As for JVD, this rather silly op-ed is the most critical piece on his party switch that I was able to find.
Not sure what that last sentence means, the Inquirer probably has the second-highest influence over South Jersey of any media outlet after Fox News (which probably has a solid plurality in most of the country).
It's a local newspaper in the year 2020 which has been in a state of financial calamity for the last few decades, been sold multiple times (including by Norcross), barely has any opinion staff writers, and is less used in South Jersey than nj.com and 101.5, let alone national outlets. Like they've started even cutting sportswriters - including Eagles writers - because of financial issues.
Also, the Norcross stuff on the paper just sounds kind of like a conspiracy theory? As far as I'm aware, has no connection to Norcross and he hasn't owned it in six years - in fact, he
lost an auction for the paper back then to a guy, by all accounts, who hated his guts - to the extent that he sued Norcross when he
fired an editor during their co-ownership and
launched a PR war against him. It's now owned by a foundation which Katz's business partner (who fwiw also seemed to hate Norcross) set up, and maybe Norcross has some influence over that, but as far as I'm aware, there's nothing to indicate it. And considering that Norcross started his own
local news site that's still run by his daughter after the auction mess, I don't know why he'd be bothering with the Inquirer now.

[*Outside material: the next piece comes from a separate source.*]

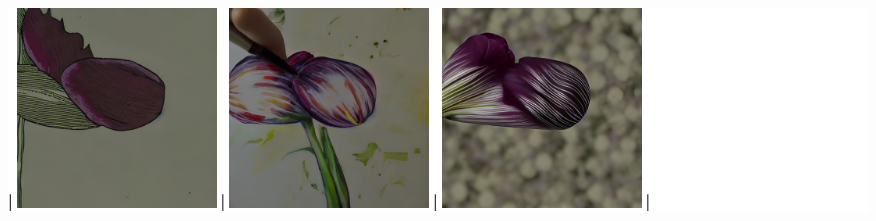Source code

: | <img src="images/000049.317988237.png" width=200 /> | <img src="images/000050.1022362030.png" width=200 /> | <img src="images/000051.4087605716.png" width=200 /> |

Even beyond the ownership drama, when you search up "george norcross philadelphia inquirer", you get:
Maybe I underrate Norcross's political acumen and he's playing some version of 4D chess, but to have a newspaper you control run an investigative story against you, call you an autocrat and kleptocrat in a headline, and write flattering profile of the woman who's apparently made it her life mission to take you down is an interesting choice of tactics.